In an age where controversy outside of the booth can propel young rappers more than ever, Keem’s undistracted tunnel vision feels significant. “For me, it’s about only doing things which I’m comfortable with. If I don’t feel comfortable about a certain post then I won’t do it. I just do what I want to do and working is what I want to do right now.”
“When I first started I was just testing things out, seeing what I can do. I learned how to use my voice as an instrument and everything changed”
The work continues, and Keem’s vision is expanding. In March, he appeared in a “visual mission statement” for pgLang – a new creative endeavour founded by Kendrick and video producer Dave Free. The video starts with a cinematic shot of Keem staring into the sun and later shows him pacing through New York streets and subway stations with Kendrick. It’s extremely cryptic, and the written statement isn’t much clearer, describing pgLang as a “multi-lingual, at service company.” Some speculated that the launch was the start of a now-stalled Kendrick Lamar album campaign. If you ask Keem, the partnership is just confirmation that Kendrick and Free are the ones guiding his next steps and helping him realise his creative vision. “[They are helping with] everything. Me as a whole, Baby Keem the artist, Hykeem Carter. Everything, every aspect. They’re my guys, that’s my team. That’s my life.”

(Items listed in a dataset)

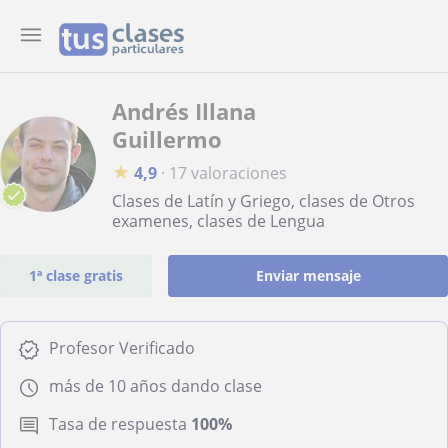
Andrés Illana
Guillermo
★
4,9
·
17 valoraciones
Clases de Latín y Griego, clases de Otros
examenes, clases de Lengua
1ª clase gratis
Enviar mensaje
Profesor Verificado
más de 10 años dando clase
Tasa de respuesta
100%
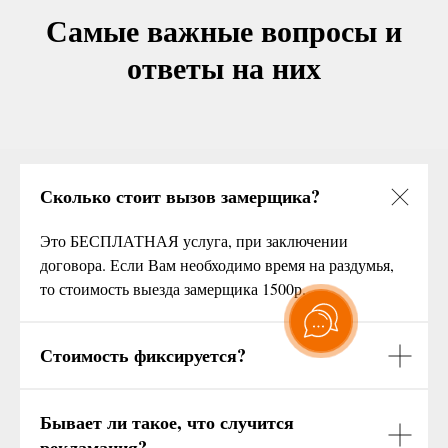
Самые важные вопросы и
ответы на них
Сколько стоит вызов замерщика?
Это БЕСПЛАТНАЯ услуга, при заключении
договора. Если Вам необходимо время на раздумья,
то стоимость выезда замерщика 1500р.
Стоимость фиксируется?
Бывает ли такое, что случится
рекламация?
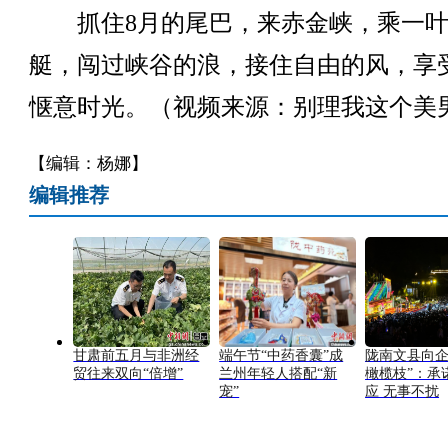
抓住8月的尾巴，来赤金峡，乘一叶
艇，闯过峡谷的浪，接住自由的风，享
惬意时光。（视频来源：别理我这个美
【编辑：杨娜】
编辑推荐
甘肃前五月与非洲经
端午节“中药香囊”成
陇南文县向企
贸往来双向“倍增”
兰州年轻人搭配“新
橄榄枝”：承
宠”
应 无事不扰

Required tasks:
(a) From the records, copy word for word the lines from the one with "Самые важные вопросы и" to the one with "рекламация?".
(b) Pick up the passage about Baby Keem right after its last sentence and keep it going.

Task responses:
(a)
Самые важные вопросы и
ответы на них
Сколько стоит вызов замерщика?
Это БЕСПЛАТНАЯ услуга, при заключении
договора. Если Вам необходимо время на раздумья,
то стоимость выезда замерщика 1500р.
Стоимость фиксируется?
Бывает ли такое, что случится
рекламация?

(b)
And if there’s one thing he has inherited from his mentors, it’s the belief that less is more. He stays fairly quiet on social media despite having his work shouted out by supreme tastemakers like Drake, Kendall Jenner, Bella Hadid and LeBron James. He’s only done a handful of interviews and it’s hard to tell whether his cautious, succinct answers are a product of shyness or an extension of a highly curated, minimalist approach. Or both. Either way, it’s clear that for now he’s keeping his head down. Analysing, creating, refining. “I really just like focusing on my craft and being the best at that,” he says. “I keep myself to myself.”